View details for DOI 10.1016/j.arth.2015.07.020
View details for Web of Science ID 000366677000014
View details for PubMedID 26298281
Variations in chondrogenesis of human bone marrow-derived mesenchymal stem cells in fibrin/alginate blended hydrogels
2012; 8 (10): 3754-3764
Fibrin and alginate hydrogels have been widely used to support chondrogenesis of bone marrow-derived mesenchymal stem cells (BM-MSCs) for articular cartilage and fibrocartilage tissue engineering, with each material offering distinct advantages and disadvantages. Attempting to produce a gel scaffold exhibiting beneficial characteristics of both materials, we fabricated fibrin/alginate blended hydrogels at various blend ratios and evaluated the gel morphology, mechanical properties and their support for BM-MSC chondrogenesis.
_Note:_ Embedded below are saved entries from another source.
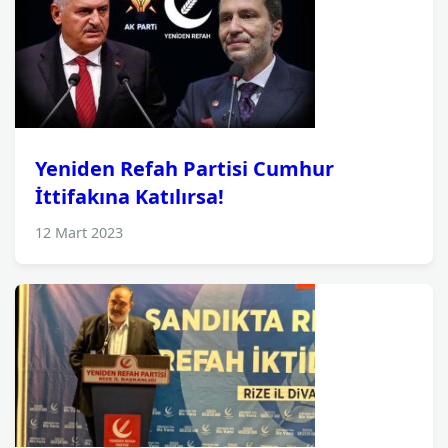
Yeniden Refah Partisi Cumhur
İttifakına Katılırsa!
12 Mart 2023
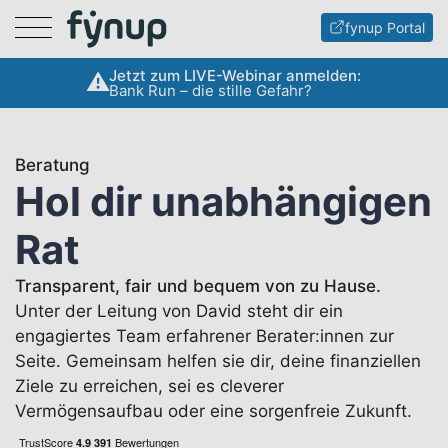
Menu
fynup Portal
Jetzt zum LIVE-Webinar anmelden:
Bank Run – die stille Gefahr?
Beratung
Hol dir unabhängigen
Rat
Transparent, fair und bequem von zu Hause.
Unter der Leitung von David steht dir ein
engagiertes Team erfahrener Berater:innen zur
Seite. Gemeinsam helfen sie dir, deine finanziellen
Ziele zu erreichen, sei es cleverer
Vermögensaufbau oder eine sorgenfreie Zukunft.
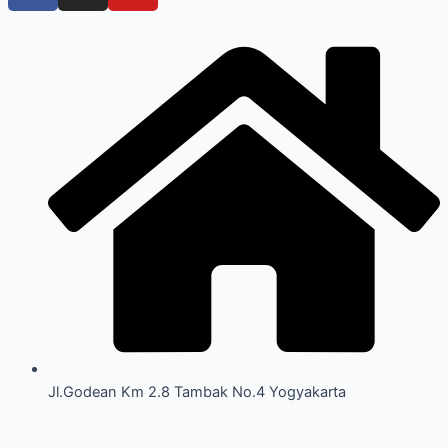
Jl.Godean Km 2.8 Tambak No.4 Yogyakarta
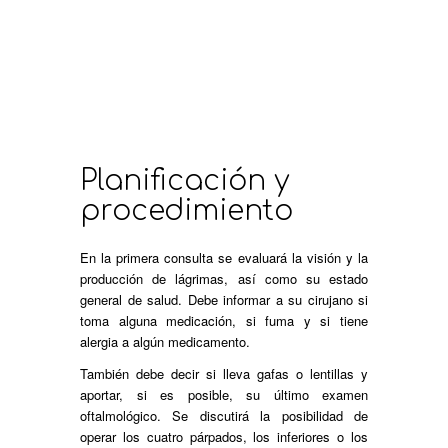
Planificación y
procedimiento
En la primera consulta se evaluará la visión y la
producción de lágrimas, así como su estado
general de salud. Debe informar a su cirujano si
toma alguna medicación, si fuma y si tiene
alergia a algún medicamento.
También debe decir si lleva gafas o lentillas y
aportar, si es posible, su último examen
oftalmológico. Se discutirá la posibilidad de
operar los cuatro párpados, los inferiores o los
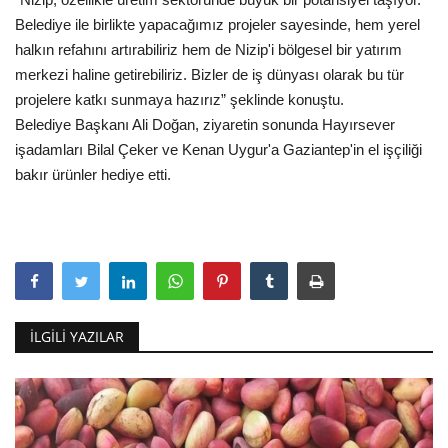
Belediye ile birlikte yapacağımız projeler sayesinde, hem yerel
halkın refahını artırabiliriz hem de Nizip'i bölgesel bir yatırım
merkezi haline getirebiliriz. Bizler de iş dünyası olarak bu tür
projelere katkı sunmaya hazırız” şeklinde konuştu.
Belediye Başkanı Ali Doğan, ziyaretin sonunda Hayırsever
işadamları Bilal Çeker ve Kenan Uygur'a Gaziantep'in el işçiliği
bakır ürünler hediye etti.
İLGILI YAZILAR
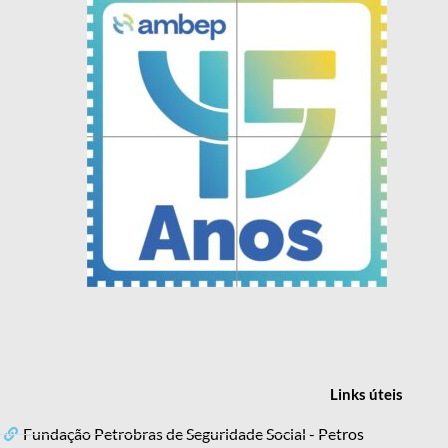
Links
úteis
Fundação Petrobras de Seguridade Social - Petros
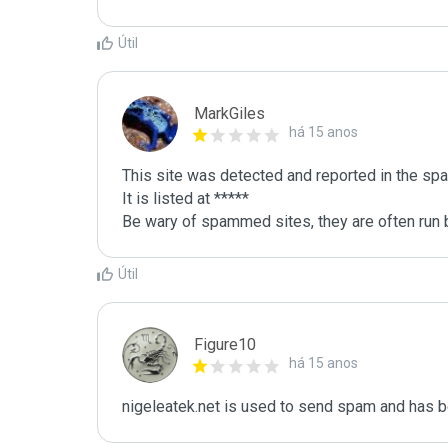
Útil
MarkGiles
há 15 anos
This site was detected and reported in the spa
It is listed at *****

Be wary of spammed sites, they are often run b
Útil
Figure10
há 15 anos
nigeleatek.net is used to send spam and has be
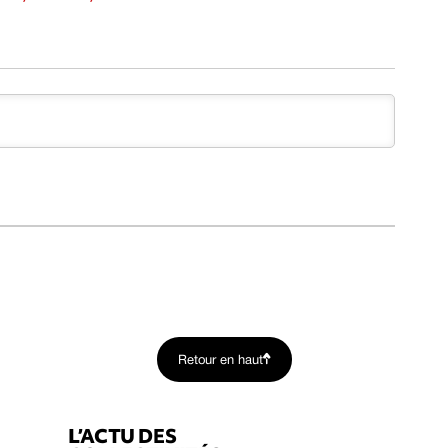
Retour en haut
L’ACTU DES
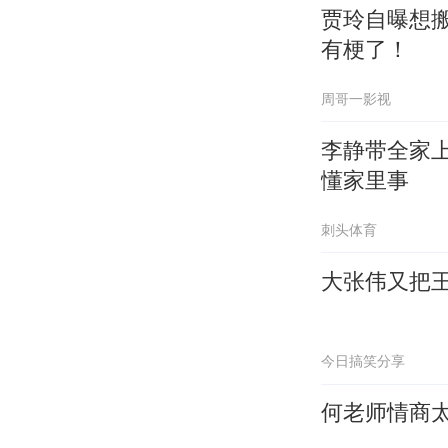
贾玲自曝想
有梗了！
周哥一影视
李静带全家
懂家里事
刺头体育
大张伟又把
今日搞笑分享
何老师情商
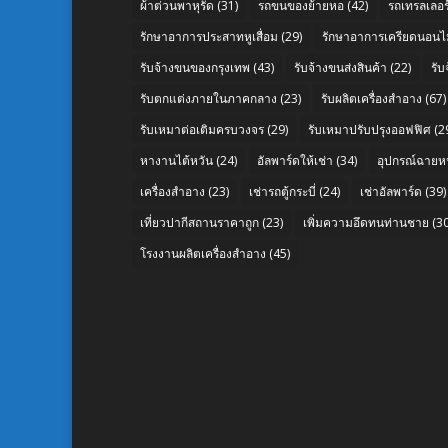
ผ้าต่วนพาหุรัด
(31)
รถขนของย้ายหอ
(42)
รถเทรลเลอร์
รักษาอาการประสาทหูเสื่อม
(29)
รักษาอาการเครียดนอนไม
รับจ้างขนของกรุงเทพ
(43)
รับจ้างขนส่งสินค้า
(22)
รั
รับตกแต่งภายในภาคกลาง
(23)
รับผลิตเครื่องสำอาง
(67)
รับเหมาต่อเติมครบวงจร
(29)
รับเหมาปรับปรุงออฟฟิศ
(2
หางานไต้หวัน
(24)
อัลพาร์ดให้เช่า
(34)
อุปกรณ์ฉายห
เครื่องสำอาง
(23)
เช่ารถตู้กระบี่
(24)
เช่าอัลพาร์ด
(39)
เที่ยวปากีสถานราคาถูก
(23)
เพิ่มความอึดทนท่านชาย
(30
โรงงานผลิตเครื่องสำอาง
(45)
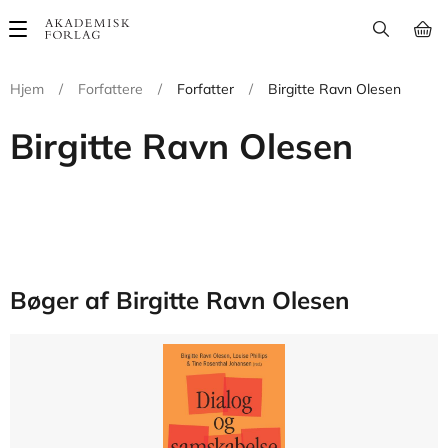
Main
navigation
Hjem
/
Forfattere
/
Forfatter
/
Birgitte Ravn Olesen
Birgitte Ravn Olesen
Bøger af Birgitte Ravn Olesen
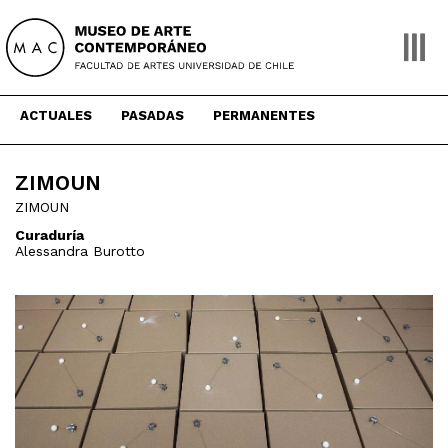
Skip
to
content
ACTUALES
PASADAS
PERMANENTES
ZIMOUN
ZIMOUN
Curaduría
Alessandra Burotto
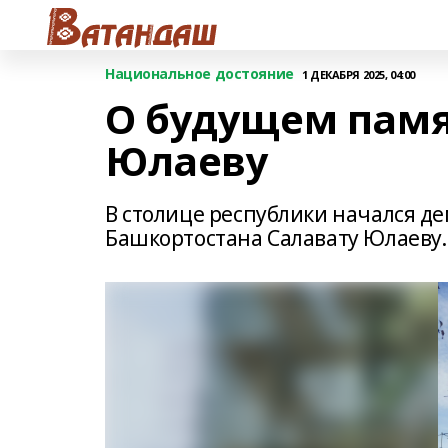
Национальное достояние
1 ДЕКАБРЯ 2025, 04:00
О будущем памя
Юлаеву
В столице республики начался 
Башкортостана Салавату Юлаеву.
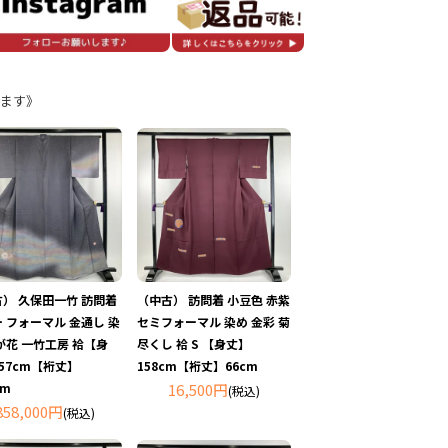
ます》
） 久保田一竹 訪問着
（中古） 訪問着 小豆色 赤紫
 フォーマル 金通し 染
セミフォーマル 染め 金彩 菊
が花 一竹工房 袷【身
尽くし 袷 S 【身丈】
57cm【裄丈】
158cm【裄丈】66cm
cm
16,500円
(税込)
858,000円
(税込)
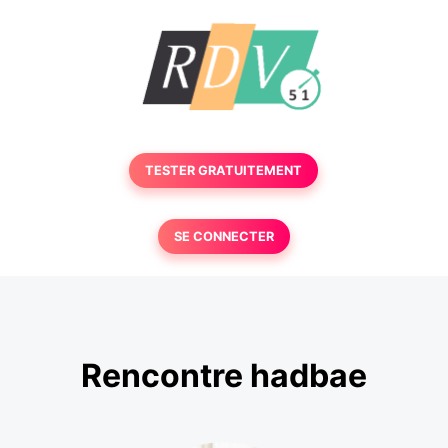
TESTER GRATUITEMENT
SE CONNECTER
Rencontre hadbae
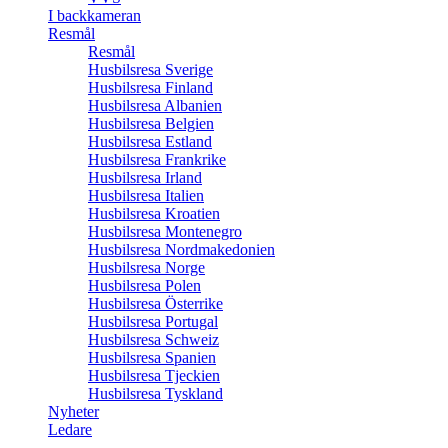
I backkameran
Resmål
Resmål
Husbilsresa Sverige
Husbilsresa Finland
Husbilsresa Albanien
Husbilsresa Belgien
Husbilsresa Estland
Husbilsresa Frankrike
Husbilsresa Irland
Husbilsresa Italien
Husbilsresa Kroatien
Husbilsresa Montenegro
Husbilsresa Nordmakedonien
Husbilsresa Norge
Husbilsresa Polen
Husbilsresa Österrike
Husbilsresa Portugal
Husbilsresa Schweiz
Husbilsresa Spanien
Husbilsresa Tjeckien
Husbilsresa Tyskland
Nyheter
Ledare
Results show that when the fibrin/alginate ratio decreased, the fibrin architecture transitioned from uniform to interconnected fibrous and finally to disconnected islands against an alginate background, with opposing trends in the alginate architecture. Fibrin maintained gel extensibility and promoted cell proliferation, while alginate improved the gel biostability and better supported glycosaminoglycan and collagen II production and chondrogenic gene expression. Blended gels had physical and biological characteristics intermediate between fibrin and alginate. Of the blends examined, FA 40:8 (40 mg ml(-1) fibrinogen blended with 8 mg ml(-1) alginate) was found to be the most appropriate group for future studies on tension-driven BM-MSC fibrochondrogenesis. As BM-MSC differentiation appeared to vary between fibrin and alginate regions of blended scaffolds, this study also highlighted the potential to develop spatially heterogeneous tissues through manipulating the heterogeneity of scaffold composition.